The trick in the proof of the no free lunch theorem is to choose a distribution $\mathcal{D}$ for the learner $A$ on which it fails. This can be done, as there is actually nothing we can possibly know about unseen data without making any assumptions! However, usually we are saved by some reasonable assumptions that we can make about the data / the world. Formally, this translates into restricting our hypothesis class $\mathcal{H}$ to a reasonable expressive power to restrict $\operatorname{argmin}_{h \in \mathcal{H}} L_{\mathcal{D}}(h) $ to something we can reach. To this end, we introduce shattering

Definition (Shattering): A hypothesis class $\mathcal{H}$ shatters a finite set $C \subseteq \mathcal{X}$ if the restriction of $\mathcal{H}$ to $C$ is the set of all functions from $C$ to $\{0,1\}$.

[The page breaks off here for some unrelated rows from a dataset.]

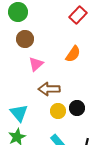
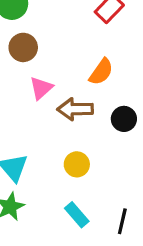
brown arrow: (49, 89) -> (75, 109), moved
black circle: (77, 108) -> (124, 119), moved

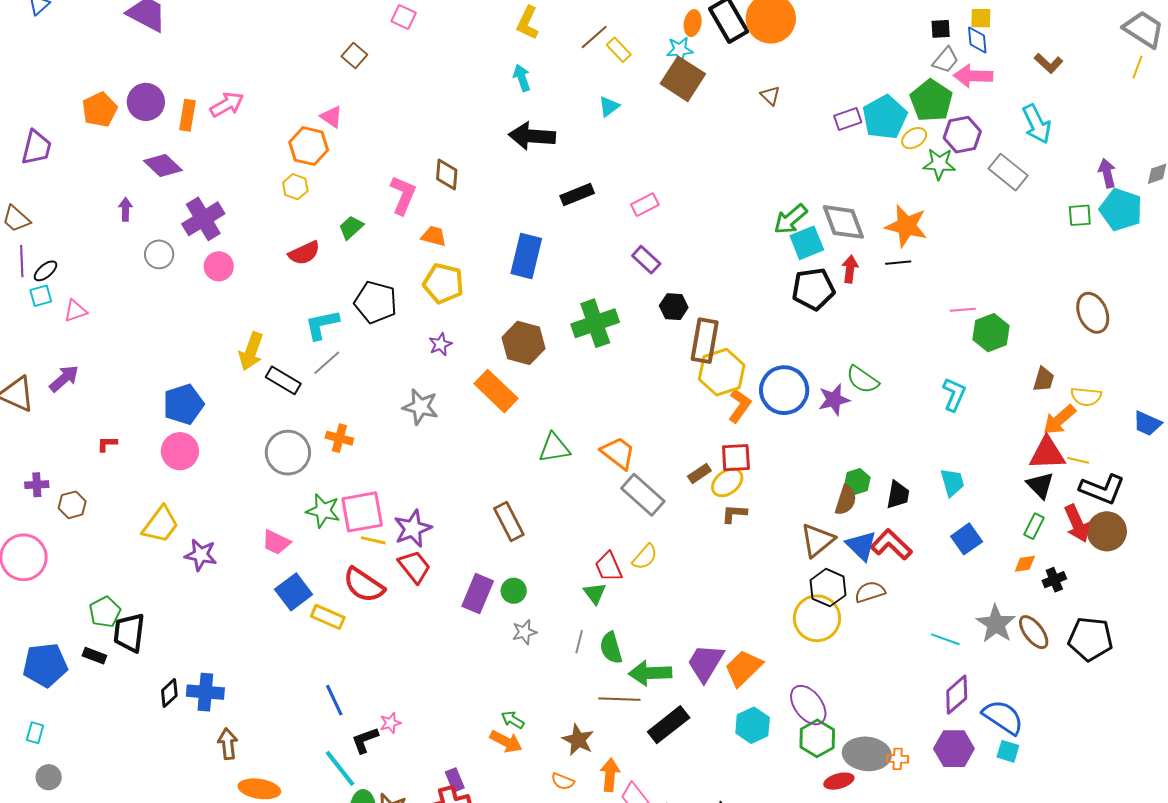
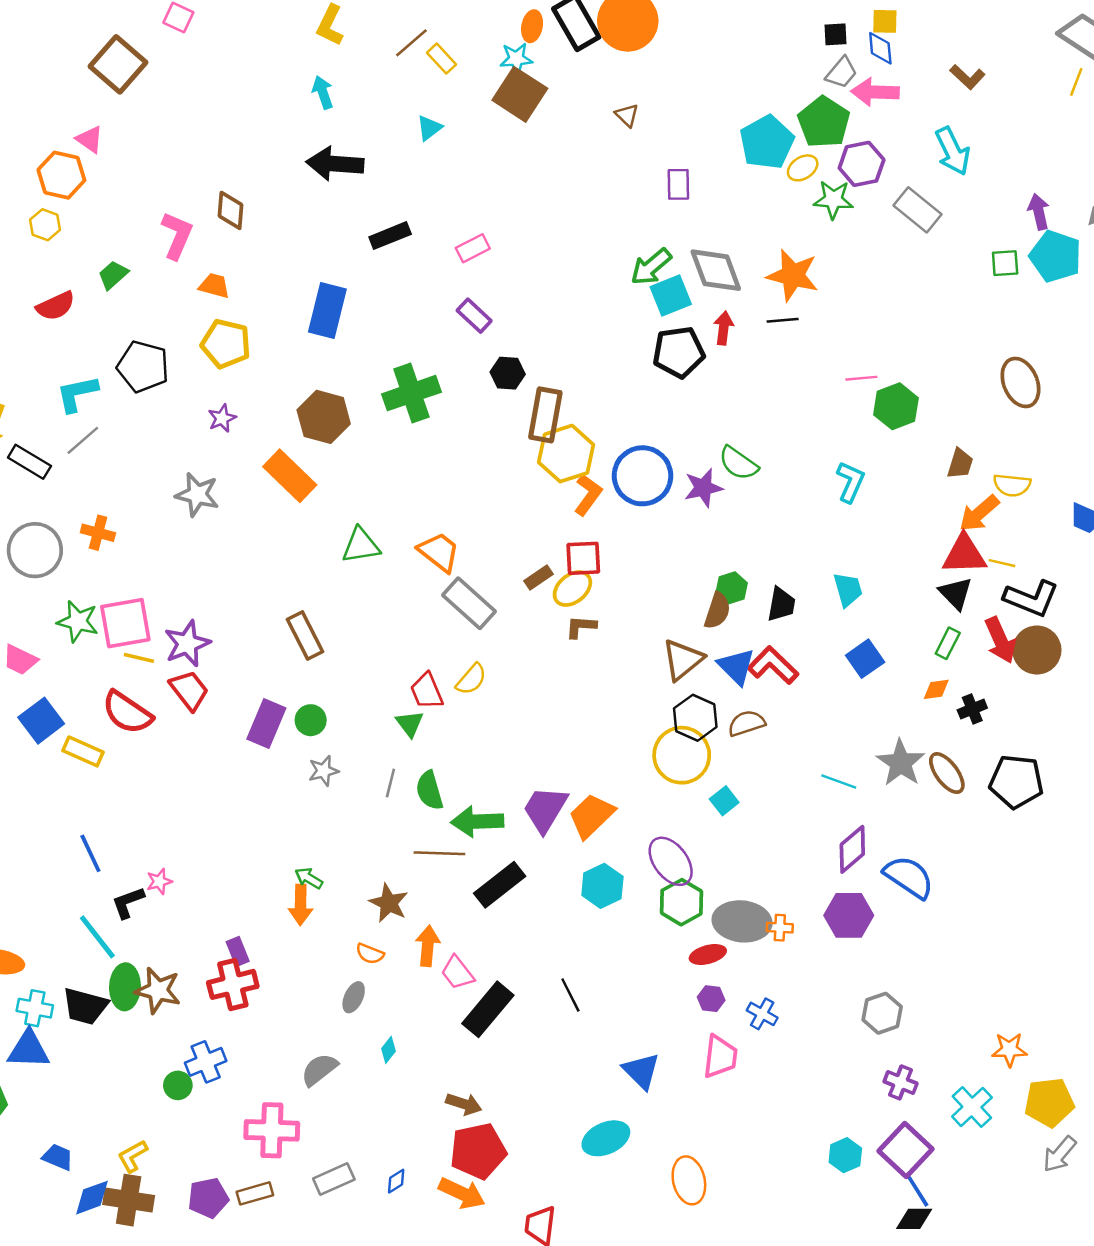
brown square: (354, 55) -> (118, 64), size x1.8
purple rectangle: (848, 119) -> (678, 184), moved, turned -72
orange arrow: (506, 742) -> (301, 905), turned 64
cyan square: (1008, 751) -> (724, 801), moved, turned 35

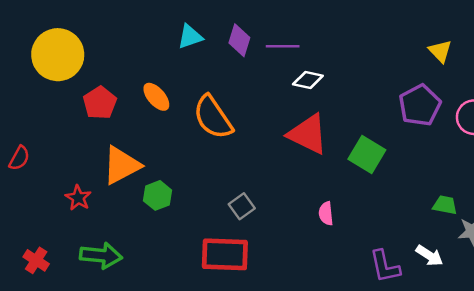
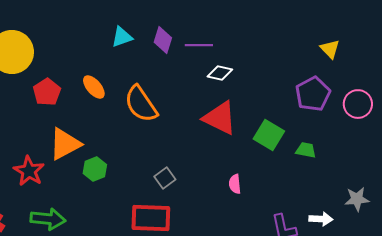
red star: (78, 198) -> (29, 171), size x1.4
green trapezoid: (445, 205) -> (306, 150), moved
white arrow: (429, 256) -> (321, 219), turned -30

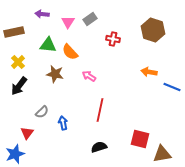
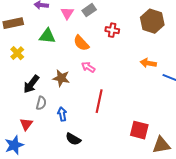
orange semicircle: (70, 52) -> (81, 43), moved
brown star: (55, 74) -> (61, 78), moved
black arrow: (19, 86) -> (31, 84), moved
gray semicircle: (42, 112) -> (41, 103), turned -32
black semicircle: (99, 147) -> (73, 139), moved, turned -133

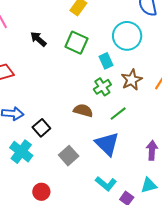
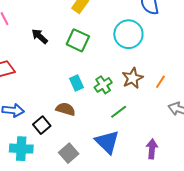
cyan rectangle: (106, 61) -> (77, 83), moved
brown semicircle: (83, 110) -> (66, 109), moved
cyan cross: (21, 152) -> (21, 149), turned -35

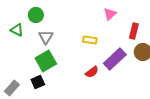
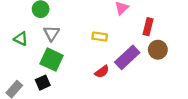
green triangle: (17, 30) -> (21, 39), moved
green square: (46, 61) -> (52, 60), turned -35

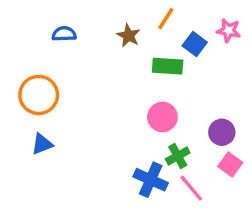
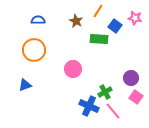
orange circle: (39, 95) -> (34, 50), moved
pink circle: (162, 117) -> (73, 69), moved

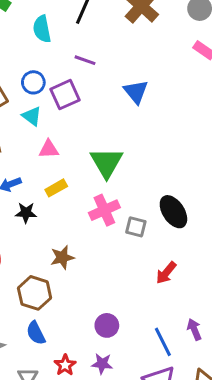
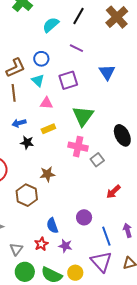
cyan semicircle: (42, 29) -> (51, 25), turned 54
purple square: (65, 95) -> (68, 80), moved
pink cross: (104, 210) -> (78, 147), turned 30
black ellipse: (173, 212) -> (122, 135), moved
gray square: (136, 227) -> (97, 160), turned 32
purple circle: (107, 325) -> (84, 217), moved
blue semicircle: (36, 333) -> (52, 226), moved

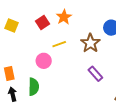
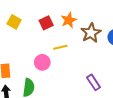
brown star: (90, 43) -> (91, 33), moved

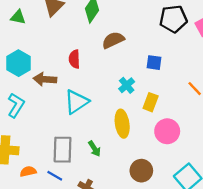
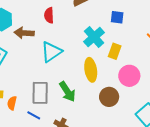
cyan cross: (127, 85) -> (94, 37), size x1.5
green arrow: (94, 149) -> (67, 92), size x1.5
orange semicircle: (28, 171) -> (12, 103), moved, turned -64
brown circle: (141, 171) -> (109, 97), moved

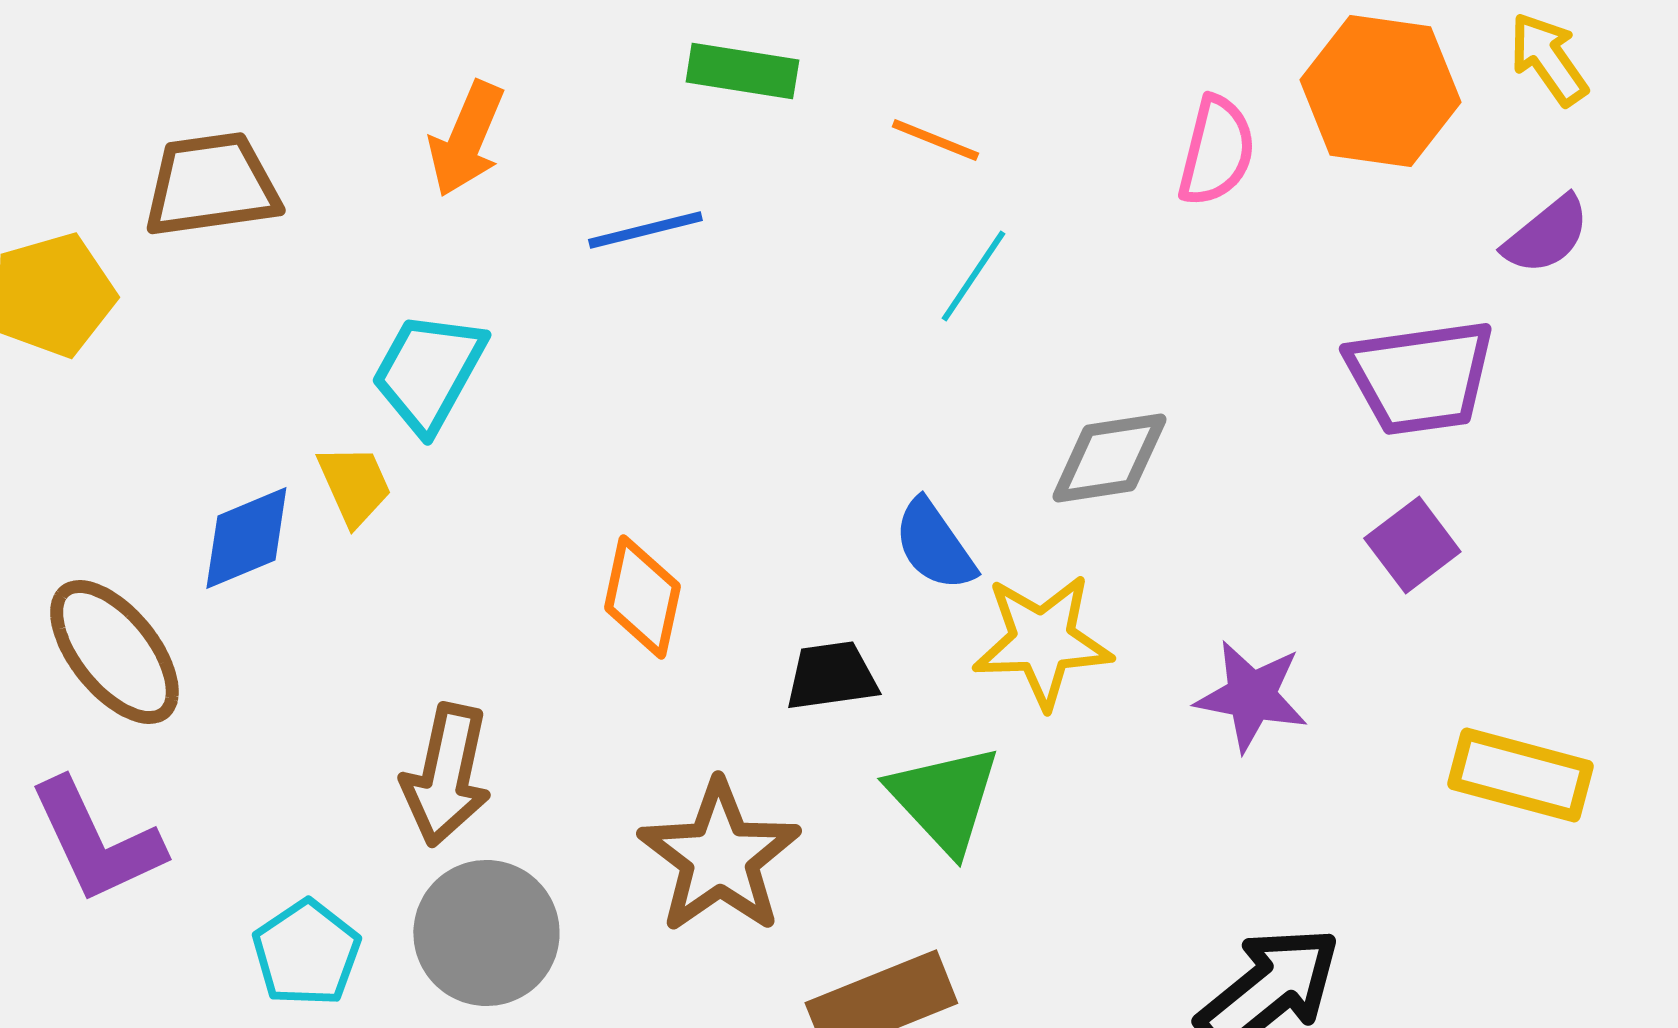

Corrollary Let $\mathcal{H} \subseteq \{ f | f: \mathcal{X}\to\{0,1\} \}$ and suppose there is $C\subseteq\mathcal{X}$ with $|C|=2m$ that is shattered by $\mathcal{H}$. Then No Free Lunch! (i.e., the claim stated in the no free lunch theorem holds)

Definition (VC-Dimension) The VC-Dimension of a hypothesis class $\mathcal{H} \subseteq \{ f | f: \mathcal{X}\to\{0,1\} \}$ is the cardinality of the largest set $C\subseteq \mathcal{X}$ that is shattered by $\mathcal{H}$.

Theorem If $\mathcal{H}$ has infinite VC-Dimension then $\mathcal{H}$ is not APAC learnable.

Theorem (Fundamental Theorem of APAC Learning) If $\mathcal{H} \subseteq \{ f | f: \mathcal{X}\to\{0,1\} \}$ has finite VC-Dimension $d$ then $\mathcal{H}$ is APAC learnable for the $0-1$ loss with

$ C_1 \frac{d+\log(1/\delta)}{\epsilon^2} \leq m_{\mathcal{H}}(\epsilon, \delta) \leq C_2 \frac{d + \log(1/\delta)}{\epsilon^2}\ .$